DATA SECTION ->
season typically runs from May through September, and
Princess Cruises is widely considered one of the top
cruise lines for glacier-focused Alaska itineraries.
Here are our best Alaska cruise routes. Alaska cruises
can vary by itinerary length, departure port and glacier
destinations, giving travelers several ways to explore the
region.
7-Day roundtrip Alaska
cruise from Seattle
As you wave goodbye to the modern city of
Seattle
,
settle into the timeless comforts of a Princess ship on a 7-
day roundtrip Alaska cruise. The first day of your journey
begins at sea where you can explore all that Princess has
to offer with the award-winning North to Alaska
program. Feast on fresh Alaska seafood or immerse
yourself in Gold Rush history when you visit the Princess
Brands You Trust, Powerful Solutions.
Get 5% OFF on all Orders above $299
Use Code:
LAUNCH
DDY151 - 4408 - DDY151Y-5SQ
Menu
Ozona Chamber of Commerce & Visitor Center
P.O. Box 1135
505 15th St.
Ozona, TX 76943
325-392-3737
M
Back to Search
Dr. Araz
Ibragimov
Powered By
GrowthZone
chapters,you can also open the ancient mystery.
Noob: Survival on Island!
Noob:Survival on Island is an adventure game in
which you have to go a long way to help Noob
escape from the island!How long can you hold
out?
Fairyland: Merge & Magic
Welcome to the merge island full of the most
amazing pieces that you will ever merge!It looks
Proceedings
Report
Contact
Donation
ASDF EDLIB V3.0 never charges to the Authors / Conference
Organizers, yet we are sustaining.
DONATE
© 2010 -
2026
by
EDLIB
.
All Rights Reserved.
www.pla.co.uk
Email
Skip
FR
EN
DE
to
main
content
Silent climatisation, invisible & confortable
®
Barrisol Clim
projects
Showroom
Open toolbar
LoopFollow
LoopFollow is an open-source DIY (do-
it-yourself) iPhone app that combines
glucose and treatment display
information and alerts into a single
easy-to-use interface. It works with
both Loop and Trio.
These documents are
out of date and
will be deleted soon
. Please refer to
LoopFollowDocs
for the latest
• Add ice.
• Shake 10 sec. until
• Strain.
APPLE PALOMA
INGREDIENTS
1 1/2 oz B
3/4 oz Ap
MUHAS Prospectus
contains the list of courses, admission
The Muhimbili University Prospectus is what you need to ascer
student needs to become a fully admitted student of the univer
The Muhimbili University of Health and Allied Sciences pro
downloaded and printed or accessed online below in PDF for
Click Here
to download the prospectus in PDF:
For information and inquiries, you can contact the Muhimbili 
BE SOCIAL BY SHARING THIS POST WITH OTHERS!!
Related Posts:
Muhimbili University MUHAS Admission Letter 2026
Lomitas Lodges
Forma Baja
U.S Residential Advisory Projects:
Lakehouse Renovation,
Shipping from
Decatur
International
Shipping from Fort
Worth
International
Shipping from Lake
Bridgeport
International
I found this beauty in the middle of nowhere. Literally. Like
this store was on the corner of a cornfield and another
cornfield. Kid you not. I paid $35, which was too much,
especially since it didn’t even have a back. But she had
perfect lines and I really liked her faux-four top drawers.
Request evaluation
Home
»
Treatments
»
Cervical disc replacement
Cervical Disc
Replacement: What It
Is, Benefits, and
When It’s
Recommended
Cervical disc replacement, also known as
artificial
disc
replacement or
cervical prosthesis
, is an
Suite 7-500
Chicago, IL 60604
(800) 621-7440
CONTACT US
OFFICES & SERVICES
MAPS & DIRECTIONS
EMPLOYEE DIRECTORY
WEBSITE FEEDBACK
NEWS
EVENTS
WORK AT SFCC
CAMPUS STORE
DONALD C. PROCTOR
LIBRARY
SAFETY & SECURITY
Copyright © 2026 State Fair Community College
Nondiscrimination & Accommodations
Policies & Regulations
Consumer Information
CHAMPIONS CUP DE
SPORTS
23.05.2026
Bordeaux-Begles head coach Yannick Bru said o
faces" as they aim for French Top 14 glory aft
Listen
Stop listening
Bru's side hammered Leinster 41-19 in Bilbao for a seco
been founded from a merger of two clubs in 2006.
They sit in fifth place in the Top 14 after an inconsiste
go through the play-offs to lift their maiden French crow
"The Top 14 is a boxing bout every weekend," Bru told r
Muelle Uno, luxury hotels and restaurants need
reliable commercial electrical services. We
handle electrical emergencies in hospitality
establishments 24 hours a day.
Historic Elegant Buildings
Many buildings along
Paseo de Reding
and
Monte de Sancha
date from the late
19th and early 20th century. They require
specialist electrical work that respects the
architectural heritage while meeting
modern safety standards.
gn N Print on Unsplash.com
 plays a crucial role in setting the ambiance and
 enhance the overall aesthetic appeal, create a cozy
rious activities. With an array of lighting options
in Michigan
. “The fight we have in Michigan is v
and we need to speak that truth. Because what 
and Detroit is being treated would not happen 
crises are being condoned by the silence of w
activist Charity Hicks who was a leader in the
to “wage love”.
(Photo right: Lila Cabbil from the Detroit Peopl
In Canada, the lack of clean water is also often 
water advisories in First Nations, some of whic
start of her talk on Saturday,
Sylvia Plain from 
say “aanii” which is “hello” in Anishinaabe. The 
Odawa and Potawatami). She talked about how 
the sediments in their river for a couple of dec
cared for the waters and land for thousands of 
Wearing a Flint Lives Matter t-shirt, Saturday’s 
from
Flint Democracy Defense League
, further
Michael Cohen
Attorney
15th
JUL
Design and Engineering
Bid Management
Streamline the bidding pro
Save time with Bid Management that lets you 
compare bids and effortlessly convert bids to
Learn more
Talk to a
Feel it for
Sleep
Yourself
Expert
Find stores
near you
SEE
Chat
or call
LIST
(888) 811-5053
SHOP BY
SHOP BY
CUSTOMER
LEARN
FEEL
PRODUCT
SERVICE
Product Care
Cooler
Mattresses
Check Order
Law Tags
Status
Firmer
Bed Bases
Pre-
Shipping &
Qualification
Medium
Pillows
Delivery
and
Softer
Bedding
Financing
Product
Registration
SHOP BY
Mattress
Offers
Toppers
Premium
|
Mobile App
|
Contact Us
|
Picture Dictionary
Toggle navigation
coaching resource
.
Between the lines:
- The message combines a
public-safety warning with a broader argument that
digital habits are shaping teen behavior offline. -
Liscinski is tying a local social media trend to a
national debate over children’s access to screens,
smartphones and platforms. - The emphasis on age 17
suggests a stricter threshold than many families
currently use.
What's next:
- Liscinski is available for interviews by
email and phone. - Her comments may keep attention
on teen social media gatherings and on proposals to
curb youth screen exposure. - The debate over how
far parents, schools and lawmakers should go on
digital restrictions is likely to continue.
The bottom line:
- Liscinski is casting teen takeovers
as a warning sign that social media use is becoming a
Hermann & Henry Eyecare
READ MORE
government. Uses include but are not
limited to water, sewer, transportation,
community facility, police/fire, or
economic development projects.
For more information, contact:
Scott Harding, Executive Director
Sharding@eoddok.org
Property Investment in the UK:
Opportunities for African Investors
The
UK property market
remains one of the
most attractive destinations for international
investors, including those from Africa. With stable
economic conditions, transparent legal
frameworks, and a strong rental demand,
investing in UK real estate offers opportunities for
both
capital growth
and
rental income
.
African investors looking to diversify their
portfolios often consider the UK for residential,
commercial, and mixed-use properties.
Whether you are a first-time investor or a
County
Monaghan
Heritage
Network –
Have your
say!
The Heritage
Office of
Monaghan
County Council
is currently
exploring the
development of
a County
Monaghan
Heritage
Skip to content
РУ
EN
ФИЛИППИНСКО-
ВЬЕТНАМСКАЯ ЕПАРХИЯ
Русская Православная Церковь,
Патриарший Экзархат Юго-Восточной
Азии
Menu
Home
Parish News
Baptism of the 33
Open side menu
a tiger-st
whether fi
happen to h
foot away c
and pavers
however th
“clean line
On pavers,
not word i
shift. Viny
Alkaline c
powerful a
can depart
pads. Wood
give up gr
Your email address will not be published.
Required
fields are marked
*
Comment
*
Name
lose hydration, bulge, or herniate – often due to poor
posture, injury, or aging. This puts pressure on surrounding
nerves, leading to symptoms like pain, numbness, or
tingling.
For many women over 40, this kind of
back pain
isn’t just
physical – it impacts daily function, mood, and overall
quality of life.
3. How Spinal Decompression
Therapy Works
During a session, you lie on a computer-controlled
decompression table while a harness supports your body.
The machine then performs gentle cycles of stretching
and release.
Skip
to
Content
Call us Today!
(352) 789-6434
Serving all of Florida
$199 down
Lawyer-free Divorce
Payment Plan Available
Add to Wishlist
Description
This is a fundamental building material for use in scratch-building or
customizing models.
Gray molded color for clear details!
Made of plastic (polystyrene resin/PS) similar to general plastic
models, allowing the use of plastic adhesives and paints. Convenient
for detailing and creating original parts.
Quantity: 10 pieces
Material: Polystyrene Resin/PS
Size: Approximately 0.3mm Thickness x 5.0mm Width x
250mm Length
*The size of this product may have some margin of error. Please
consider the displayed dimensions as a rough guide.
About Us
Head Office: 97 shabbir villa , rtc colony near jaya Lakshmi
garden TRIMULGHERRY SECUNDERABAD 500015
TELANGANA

TO DO -> Where the listing above reaches the line that contains "rious activities. With", start retyping, and finish with the line that contains "Odawa and Potawatami). She talked about how"; reproduce those lines exactly and no others.

EXERCISE OUTPUT ->
rious activities. With an array of lighting options
in Michigan
. “The fight we have in Michigan is v
and we need to speak that truth. Because what 
and Detroit is being treated would not happen 
crises are being condoned by the silence of w
activist Charity Hicks who was a leader in the
to “wage love”.
(Photo right: Lila Cabbil from the Detroit Peopl
In Canada, the lack of clean water is also often 
water advisories in First Nations, some of whic
start of her talk on Saturday,
Sylvia Plain from 
say “aanii” which is “hello” in Anishinaabe. The 
Odawa and Potawatami). She talked about how 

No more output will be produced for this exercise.